Vous avez peut-être été frappés, comme moi, par la vague d’indignation médiatique qui s’est empressée à dénoncer ces « musulmans » (parfois aussi ces « catholiques ») qui mettaient leur religion au-dessus des lois de la République. Je me souviens pourtant d’un temps où ceux qui résistaient à d’autres lois au nom de leur Foi (nazisme, colonialisme, avortement, peine de mort…) étaient vus en héros. L’époque n’est plus la même, certes.
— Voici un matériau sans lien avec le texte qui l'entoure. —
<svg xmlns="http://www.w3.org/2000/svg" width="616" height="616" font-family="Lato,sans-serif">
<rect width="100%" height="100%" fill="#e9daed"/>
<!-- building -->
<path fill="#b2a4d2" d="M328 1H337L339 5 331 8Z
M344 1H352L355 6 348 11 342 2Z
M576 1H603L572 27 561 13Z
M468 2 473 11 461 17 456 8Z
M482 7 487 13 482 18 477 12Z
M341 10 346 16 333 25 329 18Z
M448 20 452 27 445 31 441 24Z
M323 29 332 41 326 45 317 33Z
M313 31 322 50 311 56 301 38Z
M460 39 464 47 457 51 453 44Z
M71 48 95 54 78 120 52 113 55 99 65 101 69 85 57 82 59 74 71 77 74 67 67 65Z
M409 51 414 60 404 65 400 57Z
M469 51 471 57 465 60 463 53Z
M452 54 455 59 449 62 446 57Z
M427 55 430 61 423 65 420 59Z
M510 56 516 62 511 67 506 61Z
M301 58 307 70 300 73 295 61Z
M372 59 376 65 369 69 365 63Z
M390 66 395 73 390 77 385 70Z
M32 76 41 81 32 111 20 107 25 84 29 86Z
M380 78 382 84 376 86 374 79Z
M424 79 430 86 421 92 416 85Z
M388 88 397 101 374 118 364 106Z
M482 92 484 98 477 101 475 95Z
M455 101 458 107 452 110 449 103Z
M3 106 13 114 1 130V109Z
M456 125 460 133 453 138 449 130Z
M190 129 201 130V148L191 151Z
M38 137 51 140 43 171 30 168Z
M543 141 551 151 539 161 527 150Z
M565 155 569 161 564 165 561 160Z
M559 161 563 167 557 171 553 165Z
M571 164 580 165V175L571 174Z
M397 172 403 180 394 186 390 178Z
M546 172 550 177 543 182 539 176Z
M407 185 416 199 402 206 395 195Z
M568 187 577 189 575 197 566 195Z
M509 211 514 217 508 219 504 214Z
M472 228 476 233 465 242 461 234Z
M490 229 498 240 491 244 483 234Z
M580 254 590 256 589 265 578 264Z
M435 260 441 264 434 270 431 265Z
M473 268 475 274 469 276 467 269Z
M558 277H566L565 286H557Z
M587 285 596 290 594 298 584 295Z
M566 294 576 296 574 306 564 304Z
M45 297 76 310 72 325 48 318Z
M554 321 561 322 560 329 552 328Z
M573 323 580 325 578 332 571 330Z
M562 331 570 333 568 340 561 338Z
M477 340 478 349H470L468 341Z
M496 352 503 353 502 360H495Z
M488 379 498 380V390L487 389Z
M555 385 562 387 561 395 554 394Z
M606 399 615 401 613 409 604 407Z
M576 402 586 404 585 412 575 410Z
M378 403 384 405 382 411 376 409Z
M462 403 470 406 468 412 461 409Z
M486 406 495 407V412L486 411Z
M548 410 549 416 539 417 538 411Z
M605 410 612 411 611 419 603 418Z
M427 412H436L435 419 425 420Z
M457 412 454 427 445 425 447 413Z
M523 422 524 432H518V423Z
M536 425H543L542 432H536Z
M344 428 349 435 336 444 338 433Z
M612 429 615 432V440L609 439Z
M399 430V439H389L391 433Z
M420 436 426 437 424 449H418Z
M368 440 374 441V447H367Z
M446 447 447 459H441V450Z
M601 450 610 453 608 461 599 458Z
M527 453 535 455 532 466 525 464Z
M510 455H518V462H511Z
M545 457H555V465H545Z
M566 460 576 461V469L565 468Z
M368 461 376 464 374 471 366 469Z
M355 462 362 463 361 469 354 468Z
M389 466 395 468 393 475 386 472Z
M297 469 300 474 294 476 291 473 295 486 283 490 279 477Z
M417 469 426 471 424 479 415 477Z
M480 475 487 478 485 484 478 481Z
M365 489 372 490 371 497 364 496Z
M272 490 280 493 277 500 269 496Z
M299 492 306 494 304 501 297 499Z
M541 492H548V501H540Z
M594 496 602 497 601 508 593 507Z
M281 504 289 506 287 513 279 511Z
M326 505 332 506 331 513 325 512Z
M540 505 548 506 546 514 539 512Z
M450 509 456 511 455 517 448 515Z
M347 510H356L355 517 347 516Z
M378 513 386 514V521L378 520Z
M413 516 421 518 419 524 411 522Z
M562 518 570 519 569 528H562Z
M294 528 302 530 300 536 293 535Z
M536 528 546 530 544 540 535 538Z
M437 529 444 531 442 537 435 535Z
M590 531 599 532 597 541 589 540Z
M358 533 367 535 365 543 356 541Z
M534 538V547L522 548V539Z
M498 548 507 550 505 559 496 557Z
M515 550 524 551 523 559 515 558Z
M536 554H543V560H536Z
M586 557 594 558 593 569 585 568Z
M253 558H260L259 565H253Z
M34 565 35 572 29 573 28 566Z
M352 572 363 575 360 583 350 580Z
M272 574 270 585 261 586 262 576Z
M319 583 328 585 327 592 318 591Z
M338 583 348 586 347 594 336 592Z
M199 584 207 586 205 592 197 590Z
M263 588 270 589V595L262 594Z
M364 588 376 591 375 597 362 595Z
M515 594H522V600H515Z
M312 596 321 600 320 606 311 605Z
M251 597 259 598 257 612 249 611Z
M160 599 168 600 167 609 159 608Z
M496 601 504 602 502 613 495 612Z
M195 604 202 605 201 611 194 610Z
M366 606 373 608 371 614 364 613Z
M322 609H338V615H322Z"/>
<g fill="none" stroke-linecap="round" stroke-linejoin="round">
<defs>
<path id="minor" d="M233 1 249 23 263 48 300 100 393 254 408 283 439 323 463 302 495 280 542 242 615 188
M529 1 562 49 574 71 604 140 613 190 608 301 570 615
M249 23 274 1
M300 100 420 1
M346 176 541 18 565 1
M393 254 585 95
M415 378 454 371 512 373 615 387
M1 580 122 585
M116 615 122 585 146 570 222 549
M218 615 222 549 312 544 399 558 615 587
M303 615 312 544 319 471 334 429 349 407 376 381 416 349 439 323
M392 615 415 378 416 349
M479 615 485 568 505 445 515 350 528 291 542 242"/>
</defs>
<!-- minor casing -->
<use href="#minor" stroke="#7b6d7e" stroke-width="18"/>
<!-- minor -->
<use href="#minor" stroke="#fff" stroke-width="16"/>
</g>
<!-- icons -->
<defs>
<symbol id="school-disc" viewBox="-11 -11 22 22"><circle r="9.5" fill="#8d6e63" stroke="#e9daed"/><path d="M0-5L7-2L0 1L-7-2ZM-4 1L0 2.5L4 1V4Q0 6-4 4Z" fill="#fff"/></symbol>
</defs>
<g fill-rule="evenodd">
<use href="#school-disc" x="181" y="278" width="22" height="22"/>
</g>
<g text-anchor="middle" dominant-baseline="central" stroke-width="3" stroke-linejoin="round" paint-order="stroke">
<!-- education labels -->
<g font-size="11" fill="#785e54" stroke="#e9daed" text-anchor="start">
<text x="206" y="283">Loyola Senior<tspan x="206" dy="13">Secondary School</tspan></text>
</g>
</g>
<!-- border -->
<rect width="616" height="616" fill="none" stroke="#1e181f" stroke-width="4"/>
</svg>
Mais nous restons incités à exercer une vigilance critique à l’égard des pouvoirs – particulièrement en temps de crise, où la société est tentée de désigner un bouc émissaire pour expliquer la crise et la résoudre.

La figure de l’étranger nous oblige pourtant à poser la question de notre propre identité, qu’on trouve également dans la Bible : « Et moi, d’où viens-je ? ». Et Guilhen Antier, professeur de théologie, de nous ramener notamment au livre du Lévitique : « Quand un étranger viendra s’installer chez vous, dans votre pays, ne profitez pas de lui. Au contraire, vous agirez avec lui comme avec quelqu’un de votre peuple. Vous devez l’aimer comme vous-mêmes. En effet, vous aussi, vous avez été des étrangers en Égypte. Le SEIGNEUR votre Dieu, c’est moi. » (Lv. 19,33-34). L’immigré, qui vient d’ailleurs, reçoit ici la même dignité et le même statut que le natif. Il ne peut faire l’objet d’un mépris, ni a fortiori être exploité, c’est-à-dire considéré comme un citoyen de seconde zone. Une égalité de principe est posée. L’étranger a beau être étranger, il est mon frère en humanité, mon prochain.

Etranger, moi-même !

Plus intéressant encore : si l’étranger est comme moi, nous rappelle Guihen Antier, alors je suis moi-même un étranger ! Les natifs eux aussi ont été, à un moment de leur histoire, des immigrés en terre étrangère. C’était vrai pour les israélites lors de l’esclavage en Egypte ou de l’exil à Babylone. Cela était également vrai des protestants français après la révocation de l’Edit de Nantes. Que nous soyons nés ici n’empêche pas que demeure, au fond de nous-mêmes, une part d’étranger. Comme dit un slogan repris par la Cimade : « Première, deuxième, troisième génération, nous sommes tous des enfants d’immigrés ! ». C’est ce qu’exprime également l’apôtre Pierre dans sa première lettre, lorsqu’il appelle ses amis : « gens de passage, étrangers sur cette terre » (IP2,11).

« D’où viens-je », « qui suis-je » ? La réponse à ces questions ne figure pas sur une carte d’identité. « Etrangers et voyageurs » sur la terre, telle est notre manière de vivre notre identité de chrétiens. Telle doit aussi être notre vocation collective et communautaire. Appartenir à l’Eglise, c’est être en voyage avec tous les frères et sœurs qui nous sont donnés, quels qu’ils soient, d’où qu’ils viennent. Car appartenir à l’Eglise, c’est appartenir à un peuple d’étrangers. Au fait, savez-vous quel mot grec Pierre utilise dans ce verset et que nos Bibles traduisent par « étranger » ? « Paroikos ». En français, il a donné… « paroissien ».

Pierre-Olivier Dolino est pasteur et directeur de la Fraternité de la Belle de mai et membre du Comité national de la Mission populaire.